Exercise objective = The number of lines in the entries below holding the word "modules" is all that is needed here.

Top of Records shown

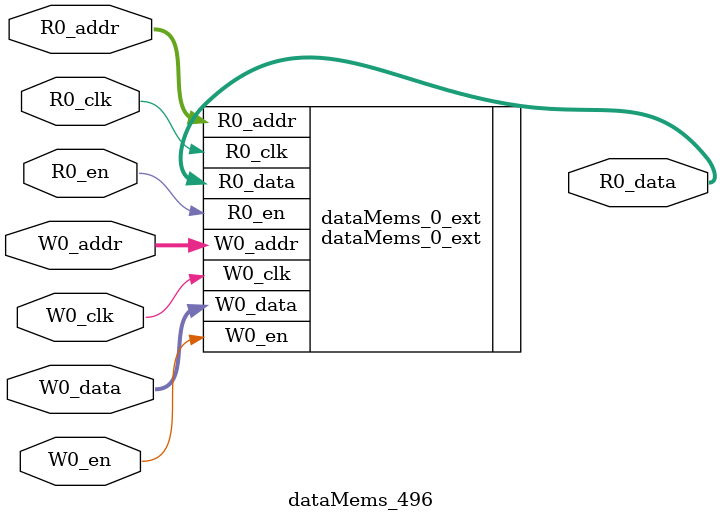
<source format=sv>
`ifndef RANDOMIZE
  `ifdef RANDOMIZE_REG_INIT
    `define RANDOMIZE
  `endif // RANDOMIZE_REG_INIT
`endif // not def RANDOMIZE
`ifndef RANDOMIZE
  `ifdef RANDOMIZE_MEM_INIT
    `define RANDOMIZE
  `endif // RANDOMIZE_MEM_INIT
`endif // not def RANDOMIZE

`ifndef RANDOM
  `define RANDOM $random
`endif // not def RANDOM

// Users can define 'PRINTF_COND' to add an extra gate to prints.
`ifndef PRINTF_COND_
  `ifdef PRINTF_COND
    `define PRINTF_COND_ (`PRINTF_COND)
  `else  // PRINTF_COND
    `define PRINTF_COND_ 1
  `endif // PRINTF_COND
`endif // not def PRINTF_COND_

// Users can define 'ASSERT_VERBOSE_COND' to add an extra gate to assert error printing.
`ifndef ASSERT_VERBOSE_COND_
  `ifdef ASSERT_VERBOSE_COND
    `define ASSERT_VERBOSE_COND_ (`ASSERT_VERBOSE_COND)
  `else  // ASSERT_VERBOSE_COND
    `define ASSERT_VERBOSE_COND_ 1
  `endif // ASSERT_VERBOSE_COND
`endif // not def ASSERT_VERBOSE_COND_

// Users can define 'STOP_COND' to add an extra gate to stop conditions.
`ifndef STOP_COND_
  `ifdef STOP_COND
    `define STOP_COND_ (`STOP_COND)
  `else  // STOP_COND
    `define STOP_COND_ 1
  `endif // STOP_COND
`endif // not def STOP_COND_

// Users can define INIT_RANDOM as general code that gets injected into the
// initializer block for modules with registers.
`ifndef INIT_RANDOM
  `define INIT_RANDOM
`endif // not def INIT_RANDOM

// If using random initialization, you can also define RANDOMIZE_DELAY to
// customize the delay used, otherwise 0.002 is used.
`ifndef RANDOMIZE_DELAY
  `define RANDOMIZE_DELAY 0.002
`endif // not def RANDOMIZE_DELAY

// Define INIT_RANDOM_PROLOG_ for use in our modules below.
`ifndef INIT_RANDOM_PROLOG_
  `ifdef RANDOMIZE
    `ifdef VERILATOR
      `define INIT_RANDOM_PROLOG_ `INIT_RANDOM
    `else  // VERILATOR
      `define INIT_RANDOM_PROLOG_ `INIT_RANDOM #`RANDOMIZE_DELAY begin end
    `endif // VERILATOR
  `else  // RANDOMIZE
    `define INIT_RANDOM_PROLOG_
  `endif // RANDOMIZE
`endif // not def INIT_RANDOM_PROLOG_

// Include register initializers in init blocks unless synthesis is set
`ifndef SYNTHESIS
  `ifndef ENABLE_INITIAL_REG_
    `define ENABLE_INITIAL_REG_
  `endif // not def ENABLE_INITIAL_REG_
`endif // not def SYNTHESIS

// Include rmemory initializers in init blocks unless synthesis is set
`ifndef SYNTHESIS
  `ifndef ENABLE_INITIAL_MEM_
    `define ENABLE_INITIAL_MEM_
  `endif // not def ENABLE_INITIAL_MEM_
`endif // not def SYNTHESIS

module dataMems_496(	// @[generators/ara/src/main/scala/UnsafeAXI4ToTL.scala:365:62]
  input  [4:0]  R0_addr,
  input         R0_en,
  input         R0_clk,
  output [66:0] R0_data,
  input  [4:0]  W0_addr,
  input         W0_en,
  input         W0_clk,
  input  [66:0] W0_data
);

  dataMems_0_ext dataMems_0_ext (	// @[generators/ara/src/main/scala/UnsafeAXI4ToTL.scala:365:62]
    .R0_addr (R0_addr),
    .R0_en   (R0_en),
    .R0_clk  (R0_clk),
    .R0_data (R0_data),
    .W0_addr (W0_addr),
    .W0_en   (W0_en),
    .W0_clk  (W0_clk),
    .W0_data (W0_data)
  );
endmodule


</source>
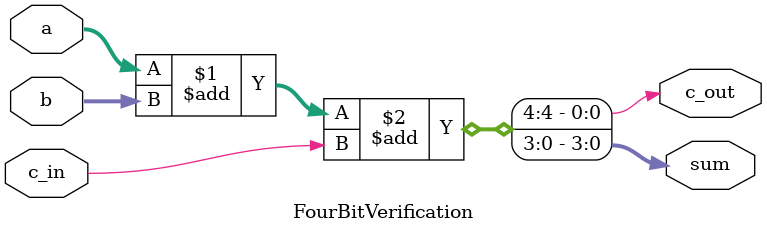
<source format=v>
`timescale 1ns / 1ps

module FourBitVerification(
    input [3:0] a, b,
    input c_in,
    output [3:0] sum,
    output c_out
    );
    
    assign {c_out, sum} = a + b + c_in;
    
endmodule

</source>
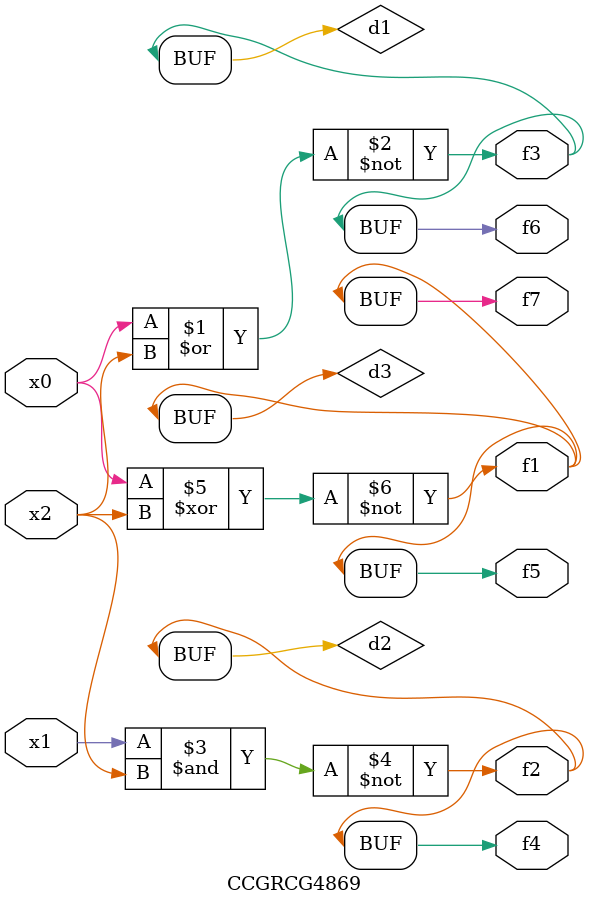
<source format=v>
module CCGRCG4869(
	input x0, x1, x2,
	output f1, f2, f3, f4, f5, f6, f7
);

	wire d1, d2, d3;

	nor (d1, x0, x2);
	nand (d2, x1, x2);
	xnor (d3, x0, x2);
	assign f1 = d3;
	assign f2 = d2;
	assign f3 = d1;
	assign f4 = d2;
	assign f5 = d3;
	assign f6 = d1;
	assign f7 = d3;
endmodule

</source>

Bottom of Records shown

Answer box = 2